As with any design improvement, companies are trying to get more performance out the process with equal or less power requirements. We are seeing this not only with processors but with graphics cards as well. AMD improves Steamroller's performance per watt with its power optimization, floating point rebalance and dynamic resizing of L2 cache. The dynamic resizing of L2 cache has allowed the shared L2 cache to work in an adaptive mode based on workload. The floating point rebalance allows it to streamline execution hardware and adjust to application trends, which add to the efficiency of the design. In addition, its power optimization offers lower average dynamic power and is optimized for loop behaviors.
Look for more details from AMD during Hot Chips Symposium on its Surround Computing and High Density (Thin) Libraries.

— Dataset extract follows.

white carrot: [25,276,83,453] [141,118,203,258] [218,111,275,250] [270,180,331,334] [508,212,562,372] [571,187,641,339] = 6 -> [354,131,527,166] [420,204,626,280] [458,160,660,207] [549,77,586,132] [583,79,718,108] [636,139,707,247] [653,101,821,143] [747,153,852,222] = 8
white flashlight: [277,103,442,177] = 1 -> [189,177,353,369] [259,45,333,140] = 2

I want AMD to be able to give intel a run for its money performance-wise. Doesn't have to match the i-xxs, just provide a decent, reliable and affordable option.
Cheers.
It sounds like they've learned a lot from Bulldozer. If they can keep pulling off 15-20% improvements in 10-12 month intervals than perhaps AMD can still be a viable competitor to Intel
I want AMD to be able to give intel a run for its money performance-wise. Doesn't have to match the i-xxs, just provide a decent, reliable and affordable option.
Cheers.
It sounds like they've learned a lot from Bulldozer. If they can keep pulling off 15-20% improvements in 10-12 month intervals than perhaps AMD can still be a viable competitor to Intel
Good troll there...
Even if this generation does fail, I have a feeling they will be doing something right in the next 5 years.
The trouble is, Intel is not standing still. If the improvements in Intel's subsequent gen chips keep pace with AMD's, then the performance gains in AMD chips will be a moot point. In theory, Intel may remain the better buy.
Don't get me wrong, I'd like to see AMD maintain viability because of the competition it gives Intel, however, at this point, AMD is a reasonable margin behind Intel and has a lot of ground to make up. Many hardware sites, including this one, maintain that Intel currently has the "value buy" processors at most price points.
I am holding out hope that AMD's rehiring of the guy behind K6 and AMD64 means that they are going back to the drawing board for future generation processors that have yet to be announced. If AMD learned its lesson that marketing hype alone cannot make a great processor, then they might just keep such a plan quiet.
So where's the fingers crossed smilie??
In the meantime, it will be a while before I build again, so I will keep an eye on developments, however, without plans to buy.
Better start learning CPU giberish
As always if the end result means "faster" then I´m a happy reader.
I'm still waiting for AMD to release somthing that runs 15% faster than my Phenom II 980BE , sorry , I have been a long time fan of AMD , but I call BS on this until I see benchies!
Look at Trinity benchmarks. That's Piledriver without any L3 and it beats Bulldozer. Piledriver on the desktop is probably a considerably better improvement than AMD's 10-15% number.
Probably 32nm. AMD doesn't need to move on because they can simply keep fixing Bulldozer's many design implementation flaws and AMD can't move on until other fab companies are ready for that anyway. Unlike Intel, AMD has to rely on other companies doing their job to get a new process node ready.
More performance per watt means more thermal headroom and that probably means more overclocking potential. AMD is likely to increase stock clocks as necessary anyway even if they don't improve performance per Hz by much. Unlike Netburst, AMD's modular architecture is actually good at what it is intended to do and can clock extremely high without a problem while having a lot more performance at a given clock frequency than Netburst did. AMD can increase the clocks every time that they decrease power consumption and they can do other things too. Performance, not just power efficiency, will almost definitely continue improving from now on with AMD.